En la mesa reinaba un silencio absoluto. No había ni un centímetro libre junto a la barandilla y los espectadores se agolpaban tras los jugadores, esforzándose por seguir la partida. En un casino no había nada que se propagara más rápido que la noticia de un jugador de dados en racha total.
—¿Cree que tiene suerte? —dijo Milton mientras lanzaba una mirada al jefe de sala—. Porque yo sí.
Antes de que el estupefacto hombre tuviera tiempo de responder Milton lanzó los dados. Los dos cubos rodaron por el tapete sin tocar las pilas de fichas de la mesa y rebotaron en el extremo de la barandilla.
Se produjo un momento de calma tensa antes de que se oyera una exclamación de asombro colectivo cuando los dos seis quedaron sobre el tapete. Milton Farb acababa de ganar treinta mil dólares y casi había duplicado sus ganancias hasta más de sesenta mil dólares. El tío que estaba a su lado gritaba y le daba palmadas en la espalda. Las palabras que Milton pronunció entonces hicieron que los vítores diesen paso a unos quejidos de incredulidad.
—Voy a cambiar las fichas —dijo al crupier.
La expresión de todos los que rodeaban la mesa habría resultado más apropiada para un funeral o accidente de aviación.
—¡Déjate llevar! —gritó un hombre—. Estás de racha. No lo dejes ahora.
—Esto va a pagar la universidad de mis hijos —gritó otro.

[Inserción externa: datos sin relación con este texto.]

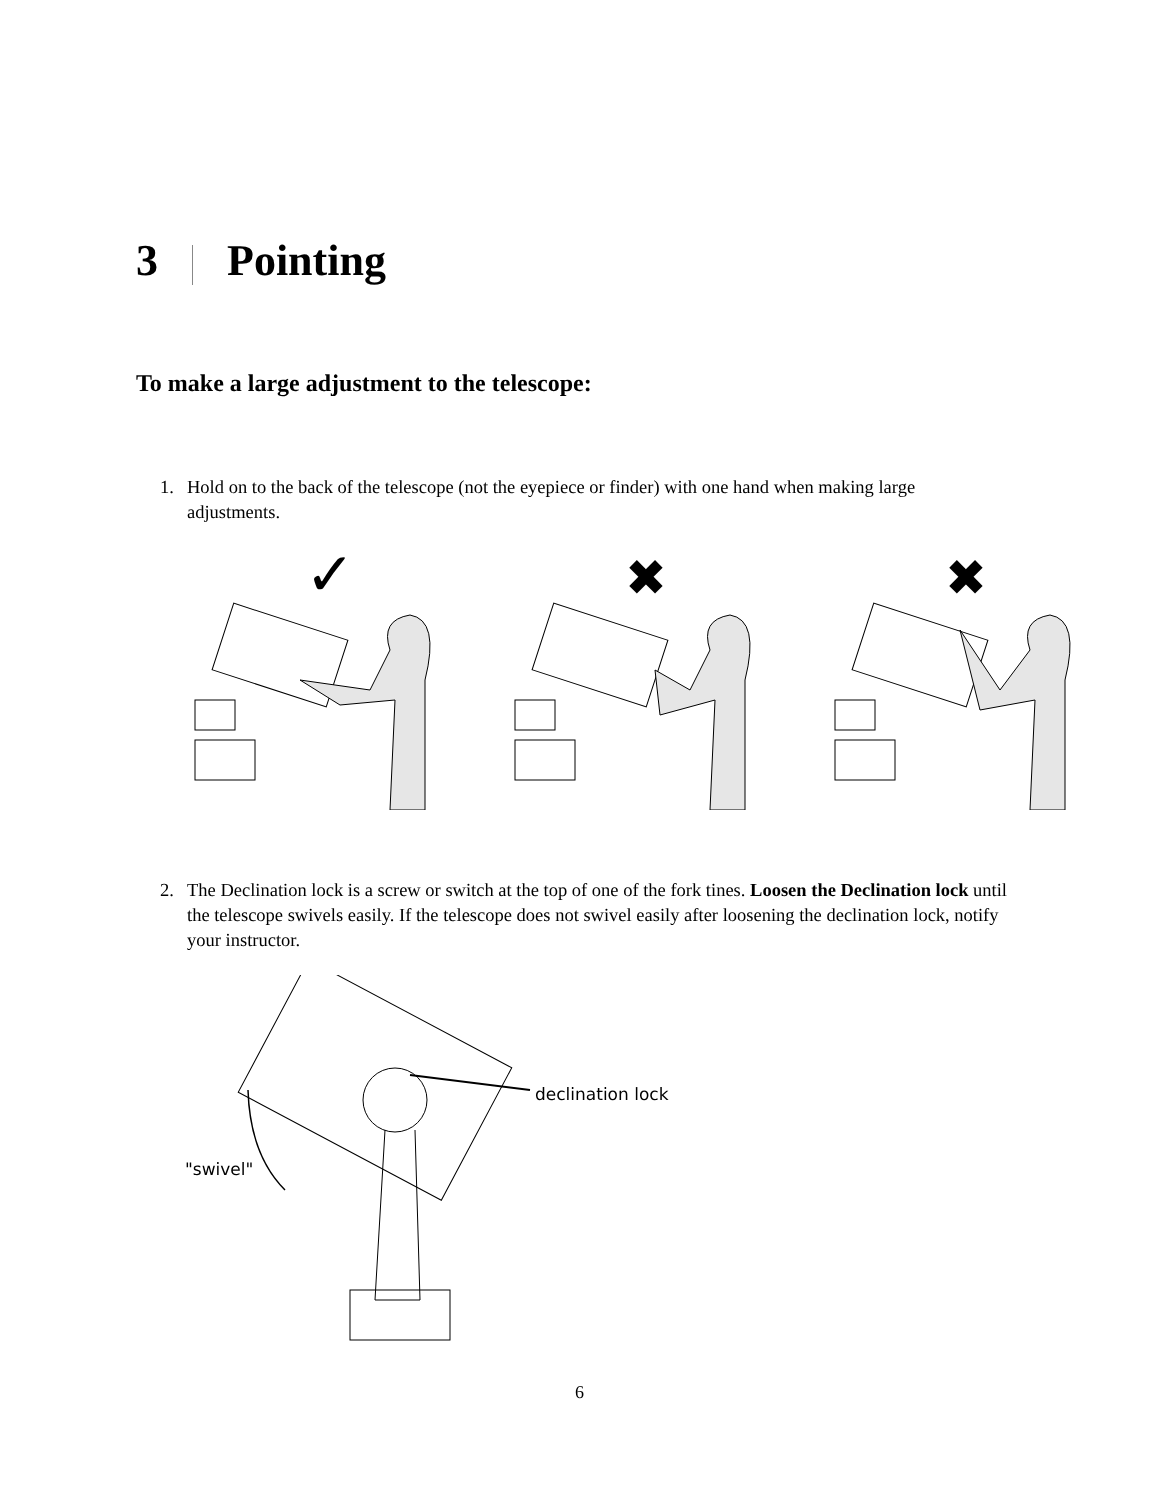3 Pointing
To make a large adjustment to the telescope:
1. Hold on to the back of the telescope (not the eyepiece or finder) with one hand when making large adjustments.
✓
✖
✖
2. The Declination lock is a screw or switch at the top of one of the fork tines. Loosen the Declination lock until the telescope swivels easily. If the telescope does not swivel easily after loosening the declination lock, notify your instructor.
declination lock
"swivel"
6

—Soy más listo que afortunado. Sé cuando he de parar —declaró Milton.
Esa verdad nunca sienta bien en un casino.
—Que te jodan —exclamó un hombre fornido que se acercó a Milton para ponerle una mano carnosa en el hombro—. Sigue tirando los dados, ¿me has oído, capullo? Antes de tu llegada no hice más que perder. ¡Sigue jugando, he dicho!
—Ya le ha oído —dijo una voz al tiempo que una manaza aterrizaba en el hombro de Milton y tiraba de él hacia atrás.
—¿Qué coño…? —espetó el hombre dándose la vuelta con los puños apretados. Se encontró cara a cara con el imponente Reuben Rhodes, que cogió el stick del crupier.
—Este caballero ha acabado de jugar, así que sugiero que le deje recoger las fichas y hacer lo que le plazca. A menos que prefiera que le meta este palo por su gordo culo.